Muchos eleninos eran originarios del sur, pero se habían ido quedando y aunque añoraban su tierra, ya no podían volver. Se decía que, debido a la silicosis, cuando volvían al sur, a ambientes con alta humedad, duraban poco tiempo con vida.

Como estudiante en práctica, tenía chipe libre y el maestro Ceura  no me obligaba a trabajar. Sin embargo, yo trabajaba generalmente con más empeño que su ayudante. Pero no siempre. Una tarde estaba un poco aburrido en la pega y se me ocurrió salir a caminar por los rajos que rodeaban la casa de máquinas. Era ya tarde y no picaba tanto el calor. Caminé y caminé y de repente el terreno dejó de ser plano y empezaba a ser como una sucesión de olas de tierra. Era la forma en la que el  terreno quedaba cuando pasaba el tiempo, después de la extracción del caliche. Era difícil caminar, porque el terreno subía y bajaba sin ningún orden. Pero yo estaba encantado en ese mundo de olas de tierra y no me preocupaba. En un momento pensé que debía volver y me di cuenta que no sabía en qué dirección debía caminar. Andaba sin reloj y en ese tiempo ni se soñaba con los celulares. Estaba rodeado por olas de restos de caliche, que eran iguales en todas direcciones.

Aquí estoy mal pensé. No tenía idea  qué dirección tomar para volver. Estaba rodeado de un mar de olas de caliche de hasta dos y tres metros que dificultaban el caminar en una sola dirección. Me dije, voy a esperar que empiece a atardecer y entonces voy a caminar en la dirección en la que el sol se empiece a poner. Esto, porque yo sabía que por el lado de la mina, un poco hacia el poniente, pasaba de norte a sur la carretera. Dicho y hecho. El sol empezó a bajar y yo empecé a caminar en esa dirección. No se podía caminar derecho en la dirección deseada, pero más o menos se podía seguir la dirección. Debo confesar que me costó bastante, pero finalmente al cabo de algunas horas divisé la carretera. Ahí ya sabía que caminando hacia el sur iba a llegar a María Elena.

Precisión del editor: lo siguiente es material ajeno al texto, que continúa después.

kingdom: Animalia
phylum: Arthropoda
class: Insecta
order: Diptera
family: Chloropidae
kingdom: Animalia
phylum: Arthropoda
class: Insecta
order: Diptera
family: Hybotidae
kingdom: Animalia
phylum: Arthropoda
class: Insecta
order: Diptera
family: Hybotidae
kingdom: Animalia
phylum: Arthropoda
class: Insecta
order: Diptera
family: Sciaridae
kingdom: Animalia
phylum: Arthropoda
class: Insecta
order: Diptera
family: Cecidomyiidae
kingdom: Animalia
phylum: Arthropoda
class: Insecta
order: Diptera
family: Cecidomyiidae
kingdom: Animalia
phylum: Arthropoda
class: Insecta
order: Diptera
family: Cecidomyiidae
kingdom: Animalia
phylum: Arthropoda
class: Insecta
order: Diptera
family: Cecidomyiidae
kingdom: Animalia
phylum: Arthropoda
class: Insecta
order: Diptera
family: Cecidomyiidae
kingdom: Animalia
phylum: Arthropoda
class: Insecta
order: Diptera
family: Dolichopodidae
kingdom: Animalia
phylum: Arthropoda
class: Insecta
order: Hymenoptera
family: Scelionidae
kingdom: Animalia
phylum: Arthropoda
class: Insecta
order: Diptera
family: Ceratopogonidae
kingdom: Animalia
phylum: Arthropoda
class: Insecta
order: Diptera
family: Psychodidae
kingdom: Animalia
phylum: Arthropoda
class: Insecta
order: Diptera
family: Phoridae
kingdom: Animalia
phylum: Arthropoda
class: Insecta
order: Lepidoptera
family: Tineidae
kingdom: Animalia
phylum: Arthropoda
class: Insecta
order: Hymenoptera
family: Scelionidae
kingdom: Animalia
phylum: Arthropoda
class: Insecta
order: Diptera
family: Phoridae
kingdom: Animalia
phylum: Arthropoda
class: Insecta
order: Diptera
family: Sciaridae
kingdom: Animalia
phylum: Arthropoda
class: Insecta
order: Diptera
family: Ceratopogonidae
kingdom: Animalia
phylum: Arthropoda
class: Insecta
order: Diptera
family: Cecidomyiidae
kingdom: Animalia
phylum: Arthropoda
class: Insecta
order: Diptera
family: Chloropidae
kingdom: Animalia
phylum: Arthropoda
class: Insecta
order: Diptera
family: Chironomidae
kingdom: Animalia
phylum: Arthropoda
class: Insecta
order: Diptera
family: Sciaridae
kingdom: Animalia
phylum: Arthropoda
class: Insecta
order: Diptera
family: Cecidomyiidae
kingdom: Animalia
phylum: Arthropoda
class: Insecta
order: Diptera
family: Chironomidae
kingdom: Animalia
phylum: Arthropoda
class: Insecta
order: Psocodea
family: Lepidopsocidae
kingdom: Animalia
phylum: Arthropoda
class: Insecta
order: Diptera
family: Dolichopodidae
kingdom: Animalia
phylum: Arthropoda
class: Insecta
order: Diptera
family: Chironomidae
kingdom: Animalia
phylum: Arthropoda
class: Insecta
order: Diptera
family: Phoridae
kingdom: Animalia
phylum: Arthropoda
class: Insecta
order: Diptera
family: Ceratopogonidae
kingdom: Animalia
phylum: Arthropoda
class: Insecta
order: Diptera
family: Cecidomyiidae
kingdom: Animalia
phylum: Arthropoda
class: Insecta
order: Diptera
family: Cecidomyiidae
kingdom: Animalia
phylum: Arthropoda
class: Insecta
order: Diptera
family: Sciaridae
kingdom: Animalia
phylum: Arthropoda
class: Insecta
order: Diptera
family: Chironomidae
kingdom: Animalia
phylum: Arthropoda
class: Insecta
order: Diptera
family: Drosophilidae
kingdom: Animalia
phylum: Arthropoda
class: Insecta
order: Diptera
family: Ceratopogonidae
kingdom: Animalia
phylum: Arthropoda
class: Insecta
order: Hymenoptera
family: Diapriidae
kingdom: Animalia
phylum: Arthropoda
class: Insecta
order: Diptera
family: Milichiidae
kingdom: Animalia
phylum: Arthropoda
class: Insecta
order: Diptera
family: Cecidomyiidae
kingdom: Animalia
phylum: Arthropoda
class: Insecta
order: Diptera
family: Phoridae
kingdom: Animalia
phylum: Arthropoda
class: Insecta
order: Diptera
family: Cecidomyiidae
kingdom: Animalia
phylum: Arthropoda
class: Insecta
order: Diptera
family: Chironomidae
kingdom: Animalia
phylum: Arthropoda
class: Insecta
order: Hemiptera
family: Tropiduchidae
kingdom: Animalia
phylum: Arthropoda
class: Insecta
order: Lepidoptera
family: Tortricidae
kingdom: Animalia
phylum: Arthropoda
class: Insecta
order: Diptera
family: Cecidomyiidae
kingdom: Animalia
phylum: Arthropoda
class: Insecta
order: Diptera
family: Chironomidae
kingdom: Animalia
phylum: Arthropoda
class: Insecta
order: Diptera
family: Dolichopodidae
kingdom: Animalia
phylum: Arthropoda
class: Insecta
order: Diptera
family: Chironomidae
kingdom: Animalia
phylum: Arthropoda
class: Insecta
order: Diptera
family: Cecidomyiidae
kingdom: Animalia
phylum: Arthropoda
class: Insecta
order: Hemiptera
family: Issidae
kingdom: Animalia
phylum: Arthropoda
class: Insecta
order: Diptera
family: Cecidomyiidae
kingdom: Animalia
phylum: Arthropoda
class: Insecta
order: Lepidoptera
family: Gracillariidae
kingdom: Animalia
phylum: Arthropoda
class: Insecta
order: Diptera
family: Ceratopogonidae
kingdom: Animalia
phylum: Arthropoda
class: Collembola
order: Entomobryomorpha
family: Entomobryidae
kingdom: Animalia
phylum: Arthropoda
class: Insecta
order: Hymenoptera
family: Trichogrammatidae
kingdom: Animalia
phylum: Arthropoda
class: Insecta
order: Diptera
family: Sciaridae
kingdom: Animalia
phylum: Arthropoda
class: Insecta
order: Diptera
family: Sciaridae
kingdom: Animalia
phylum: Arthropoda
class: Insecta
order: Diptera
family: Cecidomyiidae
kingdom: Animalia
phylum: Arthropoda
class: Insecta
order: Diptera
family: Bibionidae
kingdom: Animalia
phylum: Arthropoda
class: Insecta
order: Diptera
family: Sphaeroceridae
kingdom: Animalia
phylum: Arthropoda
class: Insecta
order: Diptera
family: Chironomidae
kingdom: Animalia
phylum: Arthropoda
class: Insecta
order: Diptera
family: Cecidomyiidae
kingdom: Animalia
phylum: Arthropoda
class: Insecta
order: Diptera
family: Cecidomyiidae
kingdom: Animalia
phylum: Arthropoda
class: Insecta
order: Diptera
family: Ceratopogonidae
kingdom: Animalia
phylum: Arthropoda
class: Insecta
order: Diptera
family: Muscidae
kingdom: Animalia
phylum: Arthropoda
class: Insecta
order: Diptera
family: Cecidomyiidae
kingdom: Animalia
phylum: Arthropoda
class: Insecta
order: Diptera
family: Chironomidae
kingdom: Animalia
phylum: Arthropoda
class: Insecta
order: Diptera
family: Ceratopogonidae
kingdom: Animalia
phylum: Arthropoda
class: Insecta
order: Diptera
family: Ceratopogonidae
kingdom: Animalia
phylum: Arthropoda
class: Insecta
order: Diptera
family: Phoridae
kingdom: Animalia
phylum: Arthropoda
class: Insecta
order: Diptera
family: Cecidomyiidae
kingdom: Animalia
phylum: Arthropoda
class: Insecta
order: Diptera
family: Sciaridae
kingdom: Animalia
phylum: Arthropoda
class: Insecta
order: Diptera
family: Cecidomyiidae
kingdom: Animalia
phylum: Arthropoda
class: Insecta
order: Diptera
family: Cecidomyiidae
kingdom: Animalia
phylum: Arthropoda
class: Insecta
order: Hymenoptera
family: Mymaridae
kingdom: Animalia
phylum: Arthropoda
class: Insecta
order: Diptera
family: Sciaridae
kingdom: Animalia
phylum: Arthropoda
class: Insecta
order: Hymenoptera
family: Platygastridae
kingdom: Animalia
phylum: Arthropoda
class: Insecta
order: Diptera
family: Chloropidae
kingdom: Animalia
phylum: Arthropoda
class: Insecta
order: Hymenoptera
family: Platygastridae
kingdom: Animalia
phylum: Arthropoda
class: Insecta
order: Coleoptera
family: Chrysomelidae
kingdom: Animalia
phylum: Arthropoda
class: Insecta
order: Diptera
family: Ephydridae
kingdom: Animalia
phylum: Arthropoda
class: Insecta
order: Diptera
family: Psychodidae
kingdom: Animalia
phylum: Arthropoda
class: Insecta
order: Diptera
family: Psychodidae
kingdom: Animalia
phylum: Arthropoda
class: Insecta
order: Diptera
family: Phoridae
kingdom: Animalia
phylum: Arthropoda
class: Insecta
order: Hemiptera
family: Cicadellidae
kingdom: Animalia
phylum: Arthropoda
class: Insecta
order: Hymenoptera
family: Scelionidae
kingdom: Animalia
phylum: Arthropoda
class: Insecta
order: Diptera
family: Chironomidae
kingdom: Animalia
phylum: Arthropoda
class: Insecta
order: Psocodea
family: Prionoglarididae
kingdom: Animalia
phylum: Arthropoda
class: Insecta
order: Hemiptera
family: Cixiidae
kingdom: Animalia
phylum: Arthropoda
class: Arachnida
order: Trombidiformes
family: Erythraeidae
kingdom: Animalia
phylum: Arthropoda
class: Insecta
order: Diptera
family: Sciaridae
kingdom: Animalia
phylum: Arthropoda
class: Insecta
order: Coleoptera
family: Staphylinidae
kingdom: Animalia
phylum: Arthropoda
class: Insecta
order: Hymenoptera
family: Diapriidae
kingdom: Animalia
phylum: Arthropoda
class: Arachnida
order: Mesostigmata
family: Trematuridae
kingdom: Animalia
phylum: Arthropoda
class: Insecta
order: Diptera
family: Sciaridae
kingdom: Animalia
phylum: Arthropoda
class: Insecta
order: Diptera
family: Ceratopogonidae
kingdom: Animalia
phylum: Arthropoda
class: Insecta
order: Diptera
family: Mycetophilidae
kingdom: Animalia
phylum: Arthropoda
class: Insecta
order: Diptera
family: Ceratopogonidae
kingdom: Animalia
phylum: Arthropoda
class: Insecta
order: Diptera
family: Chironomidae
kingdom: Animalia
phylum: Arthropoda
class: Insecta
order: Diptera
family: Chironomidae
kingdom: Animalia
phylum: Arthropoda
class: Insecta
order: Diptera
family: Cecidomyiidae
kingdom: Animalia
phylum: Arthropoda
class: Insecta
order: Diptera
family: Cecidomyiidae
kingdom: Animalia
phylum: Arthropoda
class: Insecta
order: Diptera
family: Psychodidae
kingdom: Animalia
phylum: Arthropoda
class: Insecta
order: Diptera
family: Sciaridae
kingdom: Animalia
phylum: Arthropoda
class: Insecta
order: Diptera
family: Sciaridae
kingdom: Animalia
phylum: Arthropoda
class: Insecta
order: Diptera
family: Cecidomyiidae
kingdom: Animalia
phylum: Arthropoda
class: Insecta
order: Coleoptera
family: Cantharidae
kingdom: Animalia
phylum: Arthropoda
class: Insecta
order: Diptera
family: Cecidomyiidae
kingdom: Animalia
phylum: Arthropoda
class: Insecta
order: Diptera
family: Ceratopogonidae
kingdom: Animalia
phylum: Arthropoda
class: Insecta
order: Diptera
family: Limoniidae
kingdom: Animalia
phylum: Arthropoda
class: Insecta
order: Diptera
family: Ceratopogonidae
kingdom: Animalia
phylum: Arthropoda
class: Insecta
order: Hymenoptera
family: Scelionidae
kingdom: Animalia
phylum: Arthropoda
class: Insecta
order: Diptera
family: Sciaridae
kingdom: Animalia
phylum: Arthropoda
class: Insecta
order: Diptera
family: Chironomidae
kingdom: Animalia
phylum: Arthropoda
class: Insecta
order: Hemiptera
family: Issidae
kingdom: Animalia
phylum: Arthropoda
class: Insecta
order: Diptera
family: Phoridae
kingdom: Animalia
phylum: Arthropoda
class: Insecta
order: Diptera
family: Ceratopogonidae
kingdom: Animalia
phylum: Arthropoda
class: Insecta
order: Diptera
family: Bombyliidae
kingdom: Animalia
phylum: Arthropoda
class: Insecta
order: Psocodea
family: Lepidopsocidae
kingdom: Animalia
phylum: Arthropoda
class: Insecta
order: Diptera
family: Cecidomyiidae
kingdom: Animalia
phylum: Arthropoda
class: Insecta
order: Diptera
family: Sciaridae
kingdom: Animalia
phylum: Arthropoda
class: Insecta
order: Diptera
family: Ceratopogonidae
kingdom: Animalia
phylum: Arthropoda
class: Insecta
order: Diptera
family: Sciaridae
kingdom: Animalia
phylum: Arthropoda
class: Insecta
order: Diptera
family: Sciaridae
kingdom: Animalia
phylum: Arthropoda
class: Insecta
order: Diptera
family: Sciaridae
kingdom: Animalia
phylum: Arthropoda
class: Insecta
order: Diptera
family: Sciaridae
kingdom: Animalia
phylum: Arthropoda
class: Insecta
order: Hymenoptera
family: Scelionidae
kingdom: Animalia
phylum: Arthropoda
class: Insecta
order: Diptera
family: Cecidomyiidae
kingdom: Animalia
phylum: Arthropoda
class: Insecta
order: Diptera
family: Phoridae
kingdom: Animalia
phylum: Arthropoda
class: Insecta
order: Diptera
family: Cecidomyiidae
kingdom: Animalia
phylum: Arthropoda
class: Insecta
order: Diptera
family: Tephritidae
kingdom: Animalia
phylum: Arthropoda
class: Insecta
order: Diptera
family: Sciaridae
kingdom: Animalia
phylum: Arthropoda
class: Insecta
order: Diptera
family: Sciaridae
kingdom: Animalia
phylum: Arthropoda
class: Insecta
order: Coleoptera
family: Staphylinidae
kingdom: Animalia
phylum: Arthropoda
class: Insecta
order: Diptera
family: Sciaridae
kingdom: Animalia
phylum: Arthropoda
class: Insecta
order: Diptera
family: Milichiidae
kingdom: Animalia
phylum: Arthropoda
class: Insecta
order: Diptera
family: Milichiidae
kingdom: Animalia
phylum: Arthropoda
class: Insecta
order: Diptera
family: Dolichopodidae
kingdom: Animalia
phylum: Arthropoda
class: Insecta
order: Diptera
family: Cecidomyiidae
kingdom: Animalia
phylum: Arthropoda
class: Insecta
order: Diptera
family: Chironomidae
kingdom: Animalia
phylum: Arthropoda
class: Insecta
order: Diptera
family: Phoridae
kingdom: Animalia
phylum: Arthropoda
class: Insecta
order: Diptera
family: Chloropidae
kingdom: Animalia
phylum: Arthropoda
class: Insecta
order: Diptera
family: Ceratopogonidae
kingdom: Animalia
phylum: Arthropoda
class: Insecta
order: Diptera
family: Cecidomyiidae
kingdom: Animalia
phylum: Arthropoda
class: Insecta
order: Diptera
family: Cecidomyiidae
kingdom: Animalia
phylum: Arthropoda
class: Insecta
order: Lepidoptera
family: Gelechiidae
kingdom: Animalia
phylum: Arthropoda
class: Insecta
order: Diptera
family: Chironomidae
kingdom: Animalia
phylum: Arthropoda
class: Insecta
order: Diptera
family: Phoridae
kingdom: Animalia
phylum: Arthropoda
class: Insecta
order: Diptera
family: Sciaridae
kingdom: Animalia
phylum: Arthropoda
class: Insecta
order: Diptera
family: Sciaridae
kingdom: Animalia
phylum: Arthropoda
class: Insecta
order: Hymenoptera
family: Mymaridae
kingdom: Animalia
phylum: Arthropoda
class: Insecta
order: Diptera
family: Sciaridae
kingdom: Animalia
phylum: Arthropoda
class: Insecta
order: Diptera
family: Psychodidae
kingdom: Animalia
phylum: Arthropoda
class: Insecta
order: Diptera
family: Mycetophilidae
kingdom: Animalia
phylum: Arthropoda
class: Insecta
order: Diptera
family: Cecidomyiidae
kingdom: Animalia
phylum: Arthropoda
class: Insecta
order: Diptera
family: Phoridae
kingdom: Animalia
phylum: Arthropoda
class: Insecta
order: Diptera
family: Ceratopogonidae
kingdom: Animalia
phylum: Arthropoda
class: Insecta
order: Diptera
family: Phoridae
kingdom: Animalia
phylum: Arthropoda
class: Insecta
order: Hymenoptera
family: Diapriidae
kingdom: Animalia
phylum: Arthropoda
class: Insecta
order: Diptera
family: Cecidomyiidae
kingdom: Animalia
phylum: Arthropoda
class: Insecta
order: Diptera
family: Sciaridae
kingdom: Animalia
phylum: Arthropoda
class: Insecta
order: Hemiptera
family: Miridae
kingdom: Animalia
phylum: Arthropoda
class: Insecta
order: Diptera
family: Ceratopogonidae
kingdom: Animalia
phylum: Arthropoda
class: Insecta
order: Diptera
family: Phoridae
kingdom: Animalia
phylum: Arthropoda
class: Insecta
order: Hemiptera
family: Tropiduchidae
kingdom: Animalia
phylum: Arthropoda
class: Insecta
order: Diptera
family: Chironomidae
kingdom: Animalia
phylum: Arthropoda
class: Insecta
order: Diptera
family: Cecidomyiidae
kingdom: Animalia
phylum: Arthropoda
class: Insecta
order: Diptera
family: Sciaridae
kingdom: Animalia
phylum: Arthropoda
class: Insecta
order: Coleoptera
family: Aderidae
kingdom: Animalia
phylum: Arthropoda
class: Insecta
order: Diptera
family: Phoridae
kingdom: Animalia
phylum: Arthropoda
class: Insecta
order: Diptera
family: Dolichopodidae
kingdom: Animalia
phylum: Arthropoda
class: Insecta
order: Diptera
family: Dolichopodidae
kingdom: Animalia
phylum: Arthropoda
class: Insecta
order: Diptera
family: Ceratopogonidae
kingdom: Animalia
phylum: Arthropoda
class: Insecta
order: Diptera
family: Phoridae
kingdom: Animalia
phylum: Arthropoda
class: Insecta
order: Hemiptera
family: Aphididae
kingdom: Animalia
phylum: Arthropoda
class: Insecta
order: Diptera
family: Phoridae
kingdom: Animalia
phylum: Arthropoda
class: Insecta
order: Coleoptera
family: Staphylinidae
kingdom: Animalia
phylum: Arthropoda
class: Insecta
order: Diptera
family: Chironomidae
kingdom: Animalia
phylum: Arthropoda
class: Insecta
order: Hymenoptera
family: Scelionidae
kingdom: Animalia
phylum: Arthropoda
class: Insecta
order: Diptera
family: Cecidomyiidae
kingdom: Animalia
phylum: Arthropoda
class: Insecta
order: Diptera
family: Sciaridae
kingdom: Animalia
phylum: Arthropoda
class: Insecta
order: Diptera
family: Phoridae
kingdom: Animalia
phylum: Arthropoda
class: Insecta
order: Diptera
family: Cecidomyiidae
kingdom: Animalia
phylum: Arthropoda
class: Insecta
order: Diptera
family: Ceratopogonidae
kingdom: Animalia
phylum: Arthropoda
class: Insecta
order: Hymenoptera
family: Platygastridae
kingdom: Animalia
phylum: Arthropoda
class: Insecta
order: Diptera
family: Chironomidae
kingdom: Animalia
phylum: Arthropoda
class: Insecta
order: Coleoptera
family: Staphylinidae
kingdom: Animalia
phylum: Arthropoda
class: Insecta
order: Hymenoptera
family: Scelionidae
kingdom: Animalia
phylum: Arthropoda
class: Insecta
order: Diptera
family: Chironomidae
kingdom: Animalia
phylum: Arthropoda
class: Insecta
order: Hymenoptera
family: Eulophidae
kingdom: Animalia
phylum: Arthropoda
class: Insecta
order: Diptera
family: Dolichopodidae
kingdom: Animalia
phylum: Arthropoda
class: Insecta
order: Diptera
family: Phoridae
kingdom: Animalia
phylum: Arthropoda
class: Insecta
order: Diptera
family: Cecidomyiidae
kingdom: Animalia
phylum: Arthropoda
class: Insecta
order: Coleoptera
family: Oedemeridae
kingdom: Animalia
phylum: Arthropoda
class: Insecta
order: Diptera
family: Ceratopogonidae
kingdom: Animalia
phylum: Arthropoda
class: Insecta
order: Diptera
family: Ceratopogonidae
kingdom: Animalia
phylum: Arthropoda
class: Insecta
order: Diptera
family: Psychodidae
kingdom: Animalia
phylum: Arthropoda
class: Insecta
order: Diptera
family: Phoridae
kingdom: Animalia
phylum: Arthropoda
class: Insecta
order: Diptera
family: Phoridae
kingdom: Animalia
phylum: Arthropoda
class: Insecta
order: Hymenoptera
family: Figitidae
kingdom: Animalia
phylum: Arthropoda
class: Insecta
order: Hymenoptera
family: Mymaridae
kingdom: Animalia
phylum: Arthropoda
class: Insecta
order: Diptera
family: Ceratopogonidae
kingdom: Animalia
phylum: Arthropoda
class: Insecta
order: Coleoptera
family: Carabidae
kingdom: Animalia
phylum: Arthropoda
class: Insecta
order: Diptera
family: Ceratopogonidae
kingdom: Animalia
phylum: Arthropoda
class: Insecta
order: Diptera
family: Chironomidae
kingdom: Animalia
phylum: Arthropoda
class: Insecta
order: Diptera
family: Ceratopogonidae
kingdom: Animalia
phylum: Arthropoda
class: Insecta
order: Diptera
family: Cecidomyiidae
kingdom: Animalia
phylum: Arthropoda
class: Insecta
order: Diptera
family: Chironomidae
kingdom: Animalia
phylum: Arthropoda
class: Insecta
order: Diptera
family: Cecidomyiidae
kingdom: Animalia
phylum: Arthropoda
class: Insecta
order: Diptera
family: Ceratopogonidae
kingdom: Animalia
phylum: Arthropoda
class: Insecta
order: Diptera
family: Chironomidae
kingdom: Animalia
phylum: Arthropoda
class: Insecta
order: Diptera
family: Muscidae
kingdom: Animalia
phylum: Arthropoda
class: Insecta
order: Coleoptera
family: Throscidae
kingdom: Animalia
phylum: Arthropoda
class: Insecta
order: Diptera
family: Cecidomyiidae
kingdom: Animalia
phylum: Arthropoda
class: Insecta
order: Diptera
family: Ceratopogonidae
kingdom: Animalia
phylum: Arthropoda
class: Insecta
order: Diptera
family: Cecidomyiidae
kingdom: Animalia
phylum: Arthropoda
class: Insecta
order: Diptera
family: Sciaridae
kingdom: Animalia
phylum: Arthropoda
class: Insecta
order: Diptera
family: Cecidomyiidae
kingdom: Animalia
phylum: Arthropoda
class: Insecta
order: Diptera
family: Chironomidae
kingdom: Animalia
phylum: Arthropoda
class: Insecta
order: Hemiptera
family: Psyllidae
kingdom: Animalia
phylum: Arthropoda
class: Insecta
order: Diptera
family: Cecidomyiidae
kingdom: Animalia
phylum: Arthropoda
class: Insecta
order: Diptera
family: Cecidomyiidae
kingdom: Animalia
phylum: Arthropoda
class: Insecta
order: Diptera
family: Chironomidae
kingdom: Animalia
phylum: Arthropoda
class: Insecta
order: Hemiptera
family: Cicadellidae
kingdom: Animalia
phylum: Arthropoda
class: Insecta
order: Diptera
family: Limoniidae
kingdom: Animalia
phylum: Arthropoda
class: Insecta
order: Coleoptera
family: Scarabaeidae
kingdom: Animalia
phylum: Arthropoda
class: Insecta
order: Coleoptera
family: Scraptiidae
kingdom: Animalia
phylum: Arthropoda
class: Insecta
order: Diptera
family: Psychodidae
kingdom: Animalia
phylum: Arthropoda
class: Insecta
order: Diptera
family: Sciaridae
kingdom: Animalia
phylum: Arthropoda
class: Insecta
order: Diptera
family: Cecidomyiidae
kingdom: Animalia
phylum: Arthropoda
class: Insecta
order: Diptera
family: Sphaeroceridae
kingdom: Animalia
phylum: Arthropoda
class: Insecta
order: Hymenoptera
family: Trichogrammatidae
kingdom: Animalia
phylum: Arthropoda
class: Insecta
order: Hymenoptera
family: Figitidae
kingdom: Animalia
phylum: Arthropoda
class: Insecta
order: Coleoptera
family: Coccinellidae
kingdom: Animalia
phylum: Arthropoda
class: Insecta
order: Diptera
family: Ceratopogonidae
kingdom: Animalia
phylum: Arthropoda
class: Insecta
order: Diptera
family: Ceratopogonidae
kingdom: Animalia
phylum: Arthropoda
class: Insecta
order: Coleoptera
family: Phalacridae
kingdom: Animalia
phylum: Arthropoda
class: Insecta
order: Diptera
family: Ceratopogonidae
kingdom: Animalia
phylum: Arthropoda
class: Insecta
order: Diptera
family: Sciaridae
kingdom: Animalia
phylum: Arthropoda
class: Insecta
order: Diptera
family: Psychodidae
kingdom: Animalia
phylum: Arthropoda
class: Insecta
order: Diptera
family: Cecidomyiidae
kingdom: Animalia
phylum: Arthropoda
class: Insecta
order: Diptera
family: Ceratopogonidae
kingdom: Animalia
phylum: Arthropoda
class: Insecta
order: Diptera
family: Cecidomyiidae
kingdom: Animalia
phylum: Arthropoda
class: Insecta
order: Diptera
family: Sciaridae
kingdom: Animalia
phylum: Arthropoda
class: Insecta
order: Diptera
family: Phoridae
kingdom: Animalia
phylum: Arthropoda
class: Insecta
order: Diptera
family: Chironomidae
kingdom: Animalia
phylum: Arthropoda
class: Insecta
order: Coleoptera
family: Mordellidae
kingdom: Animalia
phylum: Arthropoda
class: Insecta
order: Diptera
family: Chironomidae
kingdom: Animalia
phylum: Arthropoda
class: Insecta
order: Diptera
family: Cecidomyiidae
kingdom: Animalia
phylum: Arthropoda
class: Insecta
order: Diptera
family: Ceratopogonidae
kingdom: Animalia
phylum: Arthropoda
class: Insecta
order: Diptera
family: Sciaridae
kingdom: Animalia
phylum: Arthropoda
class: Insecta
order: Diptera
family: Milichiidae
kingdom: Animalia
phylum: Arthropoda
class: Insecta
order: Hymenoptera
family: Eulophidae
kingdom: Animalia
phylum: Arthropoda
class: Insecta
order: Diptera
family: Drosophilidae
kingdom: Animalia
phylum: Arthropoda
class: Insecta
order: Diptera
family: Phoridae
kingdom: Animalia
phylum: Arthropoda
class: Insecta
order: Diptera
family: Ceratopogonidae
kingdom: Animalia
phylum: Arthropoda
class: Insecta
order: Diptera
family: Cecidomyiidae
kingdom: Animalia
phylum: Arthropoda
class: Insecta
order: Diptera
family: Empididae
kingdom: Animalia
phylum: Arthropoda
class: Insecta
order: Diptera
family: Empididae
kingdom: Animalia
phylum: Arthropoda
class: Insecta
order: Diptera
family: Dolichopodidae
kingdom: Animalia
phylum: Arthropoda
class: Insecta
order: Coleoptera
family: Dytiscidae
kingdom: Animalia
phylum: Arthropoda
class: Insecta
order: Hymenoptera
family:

Llegué ya entrada la noche y no le conté nada a nadie. Tremendo renuncio habrían dicho mis compañeros de trabajo. Con hambre, cansado y calladito, me acosté. Como estudiante, nadie hizo problemas porque no hubiera marcado tarjeta a la salida esa tarde.

Como al mes, decidí que me estaban explotando. Yo hacía tanto trabajo como mi compañero, el boxeador, pero él, como era obrero y yo solo un estudiante, ganaba más que yo. Fui entonces a hablar con mi jefe y le dije que por el trabajo que hacía ganaba poco y que quería que me contrataran como obrero. Mi jefe reconoció mi punto de vista y fui ascendido y contratado como obrero. Hasta hoy conservo la libreta que me acredita que soy (o era) obrero de la Anglo Lautaro.

Un día mi compañero de pieza me invitó a asistir a una manifestación de apoyo a Radomiro Tomic que se efectuaría en Tocopilla. El viaje era en bus, ida y vuelta gratis.  Yo había escuchado hablar un par de veces a ese candidato y sin ser de ningún partido, me parecía que decía cosas bastante sensatas. Lo acompañé y bajamos a Tocopilla. Este puerto era bastante más grande que María Elena y junto con escuchar a Tomic, pude recorrerlo un poco.

Tiempo después mi jefe me ofreció que trabajara en turno de noche en la sala de mcompresores y así podría mejorar mi sueldo. Acepté y en las dos últimas semanas de mi práctica pude juntar suficiente dinero para viajar más al norte. Cuando terminé la práctica, me fui por tierra hasta Arica, crucé a Tacna y volví en avión de Arica a Santiago. A Valparaíso llegué justo al inicio de las clases.

Muchos años después viajaba desde Iquique hacia el sur y me hicieron dedo dos personas. Paré y los tomé. Ellos iban viajando a Antofagasta porque en María Elena los habían cortado y no le querían pagar el desahucio. Les cuento que yo conocía María Elena y les hablo del maestro Ceura y de Georguiolo. Como pueblo chico, los dos me cuentan que el maestro Ceura seguía vivito y coleando y que el tal Georguiolo era desde hacía varios años presidente del sindicato. Buena tela diría un amigo por ahí.